Pick the brains of avid travelers
VirtualTourist.com, www.virtualtourist.com, is a members-driven site where more than 900,000 avid travelers write reviews of their favorites places, hotels, restaurants and things to do.
Each member has a section where reviews and photos are featured, plus a map noting where the person has traveled. Members have posted more than 1.5 million travel tips and nearly 3 million photos. You can become a member of this virtual travel community free by registering online.
On the home page you'll find a list of Top Spots, listing favorite cities, such as New York, London, Paris and San Francisco, with a link to hotels and things to do for each. Members certainly get around beyond those well-known places, too. One of the recent reviews covered a hostel in a historic prison in Napier, New Zealand.
Site administrators poll members regularly regarding their travel preferences, and recently learned that more than half of members were planning more eco-tourism, or environmentally sensitive trips, in the next year.
The last time I checked, the site had posted 599 new tips in the previous 24 hours, on topics including restaurants in Donegal, Ireland, and Pasadena Calif., as well as things to do in Paris and warnings of dangers on Sharm El Sheikh, Egypt, where member Kelly Woo says a lion fish can ruin your day.
Hundreds of Forum postings arrive each day on the site, too, including questions and answers on "Privacy in Malaysian hotels," and a note on the "Backpacker's train to Machu Picchu."
In print
Every year Lonely Planet asks its writers and editors what the hot destinations and travel experiences will be in the next year.

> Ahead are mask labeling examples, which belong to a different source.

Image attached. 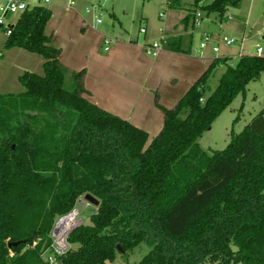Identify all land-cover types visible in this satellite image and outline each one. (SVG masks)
<instances>
[{
  "label": "trees",
  "instance_id": "trees-1",
  "mask_svg": "<svg viewBox=\"0 0 264 264\" xmlns=\"http://www.w3.org/2000/svg\"><path fill=\"white\" fill-rule=\"evenodd\" d=\"M240 1L201 10L223 19ZM50 18L47 8L23 13L4 43L43 61L41 74L18 77L21 93L0 94V264H47L55 220L85 195L99 204L69 234L58 264H107L117 246L126 253L141 244L149 252L139 264H264V107L222 151L197 144L264 74V57L214 59L172 109L155 95L163 126L146 146V132L86 98L85 70L65 68L45 34ZM180 40H161L162 48L181 52Z\"/></svg>",
  "mask_w": 264,
  "mask_h": 264
},
{
  "label": "rangeland",
  "instance_id": "rangeland-1",
  "mask_svg": "<svg viewBox=\"0 0 264 264\" xmlns=\"http://www.w3.org/2000/svg\"><path fill=\"white\" fill-rule=\"evenodd\" d=\"M49 1L50 4L58 2L61 5H66L68 2V0ZM74 1L76 3V7L74 8L79 12L78 14L82 19H86L87 21L92 19L93 23L95 17L101 19L102 25H95L97 28L94 31L107 35L114 40L119 39L132 43L138 42V44H143L145 42L149 44H152V42H159L161 36L159 30L164 27V23L165 25L175 24L177 28L182 29L185 26V23L182 21L185 16L194 15L195 19V14L200 13L201 22L199 27L192 26L191 22L188 23V25H190L189 31L192 35L191 52L189 55H174V57L172 56V59L175 62L172 63L171 61H163V54H160L157 58L146 56L144 58L140 52L137 56L135 55V58H132L128 62L131 67L140 63V67H137L136 69L144 67L146 72L153 74L152 77L150 74V78L145 82L146 86H150L156 82H162V86L158 90L159 93L167 89L172 92L171 99L167 101H172L174 92L179 94L182 91L183 86H185V83H191L200 75L192 69L194 61L203 60V62H200L203 68L202 73L208 68V63H205L204 61V57L208 51L210 56H222V58H227L231 65L235 64L239 49L241 50V54H245L244 56L264 57V39L263 36H261V31L264 29V0H241L239 7L236 9H229L225 13L223 19L216 14L206 15L205 12L201 10V7L209 5L213 0H198L197 3L195 0H172L174 3L172 7L169 5V0ZM92 6H98L96 12H93V14H85V7L91 9ZM62 9L63 8H60L61 15L72 14V12ZM160 14L164 15L163 19L159 18ZM238 16H241L243 19H248V26L246 29L244 26V31H242V33L241 31L238 33L235 30V22L237 20H234L235 17ZM16 17L17 16H9L6 17V20L8 22H14ZM141 28L146 30V35L140 33ZM204 30L208 32L206 33L208 35H218L220 38L226 36L234 39L235 43L227 46L219 41L217 44L219 51L218 53H213L210 50L212 44L205 42L204 40ZM242 36L244 38L243 41L241 39ZM6 38L7 35L5 31L0 28V84L2 82L8 83L5 87L0 88V90L21 92L23 91V88L15 79L16 74H21V65H19L20 61L14 59L15 57L11 55V52L4 48ZM115 42L116 41H114V44ZM201 43H205L206 48L201 50ZM257 48L262 50L260 55H256ZM199 50L202 51L203 56L197 55ZM31 55L41 63L39 66L30 70L33 73L41 74V64L43 60L35 54ZM169 65L176 67L177 70L169 69ZM225 68L226 66L222 64L212 71L206 84L207 88L205 97L216 88L218 80L223 74ZM200 70L202 69L199 68V71ZM191 71L192 73L189 76V80H187V77L185 76ZM174 75L177 76L172 79ZM9 79H11V81L14 80V82H9ZM171 79H177V85L171 86L168 84V81ZM141 82L142 81H139L138 84H141ZM15 84L18 88L15 87ZM263 107L264 74H261L257 79L247 85L244 95L238 94L230 106L213 122L211 127L203 133L201 138L197 141L198 146L207 153L222 151L230 141L231 132L238 134L251 118H253V116H255ZM154 137L155 135H148L147 143H150ZM96 208L95 205L86 201L83 196L77 199L73 210L78 213L79 217L84 222L87 223L89 216L95 213ZM54 229L56 228L53 227V230ZM148 252L149 248L146 245L141 244L132 251L117 253L115 260L107 264H139Z\"/></svg>",
  "mask_w": 264,
  "mask_h": 264
},
{
  "label": "crops",
  "instance_id": "crops-1",
  "mask_svg": "<svg viewBox=\"0 0 264 264\" xmlns=\"http://www.w3.org/2000/svg\"><path fill=\"white\" fill-rule=\"evenodd\" d=\"M71 1L74 2L73 6H70ZM172 6L173 4L170 3V7ZM74 7H76L74 0H68L66 5H61L58 2L50 4L49 1V5L46 7L51 12V18L45 27V34L50 38V44L61 50L59 57L61 64L69 71L79 72L85 70L84 87L87 91L86 98L90 102L106 112L129 122L136 128L143 130L147 135L157 136L163 126V114L155 105V95L157 96L156 102L159 106L165 109H172L180 98L184 96L189 87L203 74L202 64L200 63L203 62V60L194 61L192 65V69L200 75L191 83H185V86H183L179 94L174 92L172 101H167L172 97V92L167 88H165L167 90L159 93L158 90L162 86V82H156L150 86L145 85V82L150 78V74L151 77L153 76L152 73L146 72L144 67L136 69L140 67V63L131 67L128 62L132 58H135V55L137 56L140 52L144 58L145 56L157 58L160 54H163V61H171L172 63L175 62L172 59L174 55H189L191 52L192 36L189 31L190 25L185 23L184 28L181 29L177 28L175 24L165 25L164 23V27L159 30L161 33L159 42L165 39L180 37V46H177V48H180L181 52H171L161 48L152 56L146 53L145 48L151 47L154 42H152V44L147 42L138 44V42L132 43L119 39L114 40L107 35L97 33L94 31L97 28L95 26V21L93 23L92 19L90 21L82 19L78 14L79 12ZM60 8L72 12V14L61 15ZM234 21H236L235 30L238 33H240L239 31L242 33V31H244V26L245 29L248 26V19H243L241 16L235 17ZM99 25H102V21ZM144 31V33H140L146 35V30L144 29ZM206 33L208 32L204 30L203 35ZM216 37H218V35ZM241 39L242 41L244 40L243 36ZM105 41H108L107 45H105ZM114 41H116L115 44ZM215 41L218 42V39L215 38ZM8 51L15 57L14 59L20 61L21 74L15 75L16 82H18V77L20 75L24 72L33 73L30 69H34L41 63L38 59L24 50L13 48ZM244 55L245 54H241V50L239 49L237 60L240 56ZM216 58H222V56H210L208 51L204 57V61L208 63L209 66ZM227 65H231V63L227 62ZM168 68L177 70V68L172 65H169ZM199 68L202 70L199 71ZM191 73L192 71L188 73L189 75L187 74L185 76L187 80H189ZM176 76L177 75H174L172 79ZM172 79L168 81V84L171 86L177 85L178 80ZM139 81H142L141 84H138ZM9 82H14V80L11 81V79H9ZM7 84L6 82H2L0 88L5 87ZM15 87L18 88L16 84ZM21 92L0 90V94H19ZM147 145H149V143H146V146ZM65 222L66 215L58 217L55 220L54 227L58 230L63 227Z\"/></svg>",
  "mask_w": 264,
  "mask_h": 264
},
{
  "label": "built area",
  "instance_id": "built-area-1",
  "mask_svg": "<svg viewBox=\"0 0 264 264\" xmlns=\"http://www.w3.org/2000/svg\"><path fill=\"white\" fill-rule=\"evenodd\" d=\"M107 1V0H105ZM49 5V0H0V28H2L6 35L11 34V29L16 23V20L20 15L25 12H29L35 8H46ZM74 2H70V6H73ZM98 6H92L90 8H85V14H93L96 12ZM17 16L14 22H8L6 17ZM160 18H163V15H160ZM201 15L200 13L195 14V19L193 25L196 27L200 26ZM96 25L101 23V19L95 17ZM141 33H144V29L140 30ZM261 36H264V29L261 31ZM205 42L212 44L211 51L213 53H218L219 49L217 44L219 41L223 42L225 45L230 46L235 43L234 39L228 38L226 36L216 37L212 35H204ZM215 38L218 39V42L215 41ZM108 44V41H105V45ZM162 48L161 41L154 42L151 47H146L145 51L148 55H155V52ZM201 50L206 48L205 43L200 44ZM199 50L197 55L203 56L202 51ZM262 50L260 48L256 49V55H260ZM203 101V100H201ZM84 224V221L79 217L78 213L72 210L69 214L66 215V222L63 227L56 230H52L51 239L52 243L50 247L44 252V260L47 264H58V258L63 256L69 249L70 246L67 242L69 234L80 225Z\"/></svg>",
  "mask_w": 264,
  "mask_h": 264
},
{
  "label": "water",
  "instance_id": "water-1",
  "mask_svg": "<svg viewBox=\"0 0 264 264\" xmlns=\"http://www.w3.org/2000/svg\"><path fill=\"white\" fill-rule=\"evenodd\" d=\"M263 39H264V36H263ZM84 198H85L86 201H88L89 203L95 205L96 207L99 204V202L95 198H93L91 195H85ZM22 243H23V241H18V242L10 243V244H8V247L9 248H11V247H17V246H19ZM117 251L119 253H123L122 249H120L119 246H117Z\"/></svg>",
  "mask_w": 264,
  "mask_h": 264
},
{
  "label": "bare ground",
  "instance_id": "bare-ground-1",
  "mask_svg": "<svg viewBox=\"0 0 264 264\" xmlns=\"http://www.w3.org/2000/svg\"><path fill=\"white\" fill-rule=\"evenodd\" d=\"M62 226V225H61Z\"/></svg>",
  "mask_w": 264,
  "mask_h": 264
}]
</instances>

The result is a book "Lonely Planet Blue List." The new edition is subtitled "The Best in Travel 2008."
This book is a collection of lists, with short blurbs about why you should go where and what to do for a peak life experience. Go Lists are broken into countries, cities and regions. They include such countries as Armenia and Bhutan, regions such as Northeast England and the Bolivian Amazon, and cities such as Fez, Morocco and Apia, Samoa.
Another large section includes "Bluelists" for Best-value Destinations, including the Dominican Republic and Laos; for "Now You See Them, Now You …" for disappearing treasures, such as Tuvalu and Timbuktu; a bragger's list of experiences titled "I've Been Everywhere, Man," which includes "Tram Hopping in Australia;" "Cities on the Rise," which includes Helsinki, Finland, and Palm Springs, Calif.; "Five Places to Lose Yourself," including Mumbai, India; and "Five Places to Lose Everyone Else," which includes the tiny Shetland island of Foula, Scotland.
The Bluelists don't stop here; they include such oddities as "Sleeping Behind Bars"--famous prisons as lodgings, and "Risky Pursuits," which details, among other scary places, the world's most dangerous road, in Bolivia.
This is a dream book, a wish book and an inspirational guide for passionate travelers. But armchair travelers will enjoy it, too, as they learn about the wider world in short, pithy segments.